**WHAT YOU ARE ASKED TO DO:**
Your answer should be only the lines below from the one with "0: (760, 247, 2.43)" to the one with "60: (922, 111, 1.98)", repeated exactly, ends included.

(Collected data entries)
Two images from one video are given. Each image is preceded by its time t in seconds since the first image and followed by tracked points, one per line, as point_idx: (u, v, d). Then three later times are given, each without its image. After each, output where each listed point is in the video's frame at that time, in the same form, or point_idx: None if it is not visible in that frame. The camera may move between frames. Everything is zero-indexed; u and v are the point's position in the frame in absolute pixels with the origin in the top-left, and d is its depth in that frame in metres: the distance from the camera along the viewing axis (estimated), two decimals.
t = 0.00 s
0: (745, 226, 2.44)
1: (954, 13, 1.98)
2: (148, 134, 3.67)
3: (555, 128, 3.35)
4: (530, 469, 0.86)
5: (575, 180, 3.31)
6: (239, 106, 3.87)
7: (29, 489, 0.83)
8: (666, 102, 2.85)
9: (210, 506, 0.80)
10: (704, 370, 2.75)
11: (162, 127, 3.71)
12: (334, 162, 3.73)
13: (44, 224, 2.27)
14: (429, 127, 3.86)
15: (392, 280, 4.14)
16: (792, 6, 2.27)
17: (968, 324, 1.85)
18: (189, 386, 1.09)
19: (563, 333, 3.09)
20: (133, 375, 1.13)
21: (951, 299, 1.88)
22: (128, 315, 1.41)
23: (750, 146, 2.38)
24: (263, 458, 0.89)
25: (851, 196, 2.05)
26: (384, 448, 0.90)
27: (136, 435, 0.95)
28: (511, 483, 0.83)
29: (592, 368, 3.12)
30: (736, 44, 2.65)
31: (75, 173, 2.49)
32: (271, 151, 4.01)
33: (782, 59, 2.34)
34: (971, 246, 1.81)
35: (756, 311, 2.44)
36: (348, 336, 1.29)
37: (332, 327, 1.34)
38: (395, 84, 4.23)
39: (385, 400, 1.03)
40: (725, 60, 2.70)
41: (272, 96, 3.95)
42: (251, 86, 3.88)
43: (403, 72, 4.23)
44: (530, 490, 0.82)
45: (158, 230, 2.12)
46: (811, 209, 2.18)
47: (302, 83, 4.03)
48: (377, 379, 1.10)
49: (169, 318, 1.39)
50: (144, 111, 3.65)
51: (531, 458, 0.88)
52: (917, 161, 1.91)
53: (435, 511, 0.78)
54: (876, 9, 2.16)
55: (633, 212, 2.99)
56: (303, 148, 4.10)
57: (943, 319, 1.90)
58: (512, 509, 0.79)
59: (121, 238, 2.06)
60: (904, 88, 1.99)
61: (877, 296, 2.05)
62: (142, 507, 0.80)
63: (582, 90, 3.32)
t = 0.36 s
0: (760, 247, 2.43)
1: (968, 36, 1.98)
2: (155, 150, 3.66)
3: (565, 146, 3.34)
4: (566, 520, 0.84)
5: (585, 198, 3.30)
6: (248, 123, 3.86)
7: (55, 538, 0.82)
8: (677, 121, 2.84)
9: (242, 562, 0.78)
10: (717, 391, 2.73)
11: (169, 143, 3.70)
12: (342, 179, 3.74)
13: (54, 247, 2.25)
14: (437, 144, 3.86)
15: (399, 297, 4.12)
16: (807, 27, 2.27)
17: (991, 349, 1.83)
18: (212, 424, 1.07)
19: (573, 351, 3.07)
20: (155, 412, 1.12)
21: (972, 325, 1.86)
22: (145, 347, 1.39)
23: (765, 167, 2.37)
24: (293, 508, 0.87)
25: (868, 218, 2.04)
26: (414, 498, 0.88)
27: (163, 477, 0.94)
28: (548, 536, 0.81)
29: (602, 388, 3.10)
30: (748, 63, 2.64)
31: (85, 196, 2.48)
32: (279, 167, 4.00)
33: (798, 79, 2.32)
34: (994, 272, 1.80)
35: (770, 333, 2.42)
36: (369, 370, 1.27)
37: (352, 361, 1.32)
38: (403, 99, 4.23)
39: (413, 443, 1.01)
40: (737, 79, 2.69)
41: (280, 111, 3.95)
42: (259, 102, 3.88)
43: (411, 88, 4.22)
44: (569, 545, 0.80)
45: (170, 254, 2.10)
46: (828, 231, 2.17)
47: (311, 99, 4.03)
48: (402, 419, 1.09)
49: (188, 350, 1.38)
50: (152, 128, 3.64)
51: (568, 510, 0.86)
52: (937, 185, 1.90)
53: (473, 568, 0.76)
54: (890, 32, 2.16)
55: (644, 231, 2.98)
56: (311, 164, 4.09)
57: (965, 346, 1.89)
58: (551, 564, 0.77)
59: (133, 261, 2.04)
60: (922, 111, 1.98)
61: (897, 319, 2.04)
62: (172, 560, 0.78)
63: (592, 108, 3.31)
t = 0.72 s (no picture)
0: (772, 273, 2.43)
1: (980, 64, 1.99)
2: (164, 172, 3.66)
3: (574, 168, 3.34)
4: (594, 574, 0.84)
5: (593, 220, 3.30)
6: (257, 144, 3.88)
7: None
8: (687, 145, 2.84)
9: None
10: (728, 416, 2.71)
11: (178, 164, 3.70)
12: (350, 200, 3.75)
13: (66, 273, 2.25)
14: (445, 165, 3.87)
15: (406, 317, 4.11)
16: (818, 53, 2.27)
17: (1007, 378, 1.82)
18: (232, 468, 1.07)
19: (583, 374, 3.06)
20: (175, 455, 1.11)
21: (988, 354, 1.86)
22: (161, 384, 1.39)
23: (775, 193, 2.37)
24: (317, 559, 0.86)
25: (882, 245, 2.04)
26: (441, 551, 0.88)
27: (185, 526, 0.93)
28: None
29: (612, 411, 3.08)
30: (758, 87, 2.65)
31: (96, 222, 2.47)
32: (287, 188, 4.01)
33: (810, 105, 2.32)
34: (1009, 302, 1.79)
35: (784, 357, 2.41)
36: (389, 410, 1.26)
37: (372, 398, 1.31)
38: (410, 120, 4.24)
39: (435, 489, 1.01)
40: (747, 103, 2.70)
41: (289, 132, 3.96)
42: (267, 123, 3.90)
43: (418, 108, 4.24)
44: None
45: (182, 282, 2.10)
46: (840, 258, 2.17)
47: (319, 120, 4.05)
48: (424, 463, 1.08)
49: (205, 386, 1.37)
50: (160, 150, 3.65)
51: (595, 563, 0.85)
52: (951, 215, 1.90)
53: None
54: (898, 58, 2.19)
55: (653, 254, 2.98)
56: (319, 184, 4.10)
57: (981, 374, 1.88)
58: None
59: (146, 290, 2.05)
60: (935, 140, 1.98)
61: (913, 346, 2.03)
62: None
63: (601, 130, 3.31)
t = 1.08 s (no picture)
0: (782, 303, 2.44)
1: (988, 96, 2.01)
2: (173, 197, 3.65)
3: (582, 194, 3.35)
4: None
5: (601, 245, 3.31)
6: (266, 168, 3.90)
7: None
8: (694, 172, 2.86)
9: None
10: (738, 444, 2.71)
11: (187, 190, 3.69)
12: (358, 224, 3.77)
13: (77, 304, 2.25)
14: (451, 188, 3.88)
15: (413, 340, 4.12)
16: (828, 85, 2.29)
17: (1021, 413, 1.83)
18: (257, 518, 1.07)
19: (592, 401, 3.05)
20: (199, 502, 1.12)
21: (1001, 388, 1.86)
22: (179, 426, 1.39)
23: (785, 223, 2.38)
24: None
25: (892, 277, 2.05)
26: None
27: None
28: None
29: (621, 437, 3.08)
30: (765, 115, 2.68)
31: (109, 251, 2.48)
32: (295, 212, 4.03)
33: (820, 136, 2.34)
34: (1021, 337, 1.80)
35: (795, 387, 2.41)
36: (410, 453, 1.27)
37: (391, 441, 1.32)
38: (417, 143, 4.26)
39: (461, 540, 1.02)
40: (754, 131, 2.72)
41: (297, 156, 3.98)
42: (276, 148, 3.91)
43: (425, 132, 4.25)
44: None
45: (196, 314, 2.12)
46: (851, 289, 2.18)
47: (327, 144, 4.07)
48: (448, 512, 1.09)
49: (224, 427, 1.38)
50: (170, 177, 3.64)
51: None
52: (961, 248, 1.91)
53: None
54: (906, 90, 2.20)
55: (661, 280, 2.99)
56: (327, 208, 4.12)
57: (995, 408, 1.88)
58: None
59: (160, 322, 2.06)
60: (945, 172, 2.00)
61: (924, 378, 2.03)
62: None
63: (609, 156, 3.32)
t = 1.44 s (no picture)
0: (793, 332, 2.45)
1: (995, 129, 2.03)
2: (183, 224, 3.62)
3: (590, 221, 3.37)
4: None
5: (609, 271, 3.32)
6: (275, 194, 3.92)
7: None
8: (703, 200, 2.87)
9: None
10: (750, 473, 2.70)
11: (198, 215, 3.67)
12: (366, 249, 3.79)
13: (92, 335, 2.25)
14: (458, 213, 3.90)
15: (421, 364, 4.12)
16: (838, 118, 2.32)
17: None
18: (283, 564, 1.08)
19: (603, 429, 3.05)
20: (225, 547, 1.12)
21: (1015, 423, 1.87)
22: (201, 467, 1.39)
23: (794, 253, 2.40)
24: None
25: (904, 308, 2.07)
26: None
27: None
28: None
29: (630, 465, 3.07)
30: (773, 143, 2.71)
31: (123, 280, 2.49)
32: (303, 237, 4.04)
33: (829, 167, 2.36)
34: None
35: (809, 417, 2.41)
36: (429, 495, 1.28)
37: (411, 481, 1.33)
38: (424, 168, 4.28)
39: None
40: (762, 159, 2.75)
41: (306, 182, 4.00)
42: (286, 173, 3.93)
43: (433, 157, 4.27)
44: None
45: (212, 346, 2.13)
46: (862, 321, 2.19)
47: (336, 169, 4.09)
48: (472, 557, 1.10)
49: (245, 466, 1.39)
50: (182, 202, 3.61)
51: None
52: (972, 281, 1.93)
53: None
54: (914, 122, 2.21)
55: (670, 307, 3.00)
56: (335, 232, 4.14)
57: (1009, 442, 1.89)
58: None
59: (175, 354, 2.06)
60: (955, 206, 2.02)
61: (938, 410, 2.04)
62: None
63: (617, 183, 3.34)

**EXERCISE SOLUTION:**
0: (760, 247, 2.43)
1: (968, 36, 1.98)
2: (155, 150, 3.66)
3: (565, 146, 3.34)
4: (566, 520, 0.84)
5: (585, 198, 3.30)
6: (248, 123, 3.86)
7: (55, 538, 0.82)
8: (677, 121, 2.84)
9: (242, 562, 0.78)
10: (717, 391, 2.73)
11: (169, 143, 3.70)
12: (342, 179, 3.74)
13: (54, 247, 2.25)
14: (437, 144, 3.86)
15: (399, 297, 4.12)
16: (807, 27, 2.27)
17: (991, 349, 1.83)
18: (212, 424, 1.07)
19: (573, 351, 3.07)
20: (155, 412, 1.12)
21: (972, 325, 1.86)
22: (145, 347, 1.39)
23: (765, 167, 2.37)
24: (293, 508, 0.87)
25: (868, 218, 2.04)
26: (414, 498, 0.88)
27: (163, 477, 0.94)
28: (548, 536, 0.81)
29: (602, 388, 3.10)
30: (748, 63, 2.64)
31: (85, 196, 2.48)
32: (279, 167, 4.00)
33: (798, 79, 2.32)
34: (994, 272, 1.80)
35: (770, 333, 2.42)
36: (369, 370, 1.27)
37: (352, 361, 1.32)
38: (403, 99, 4.23)
39: (413, 443, 1.01)
40: (737, 79, 2.69)
41: (280, 111, 3.95)
42: (259, 102, 3.88)
43: (411, 88, 4.22)
44: (569, 545, 0.80)
45: (170, 254, 2.10)
46: (828, 231, 2.17)
47: (311, 99, 4.03)
48: (402, 419, 1.09)
49: (188, 350, 1.38)
50: (152, 128, 3.64)
51: (568, 510, 0.86)
52: (937, 185, 1.90)
53: (473, 568, 0.76)
54: (890, 32, 2.16)
55: (644, 231, 2.98)
56: (311, 164, 4.09)
57: (965, 346, 1.89)
58: (551, 564, 0.77)
59: (133, 261, 2.04)
60: (922, 111, 1.98)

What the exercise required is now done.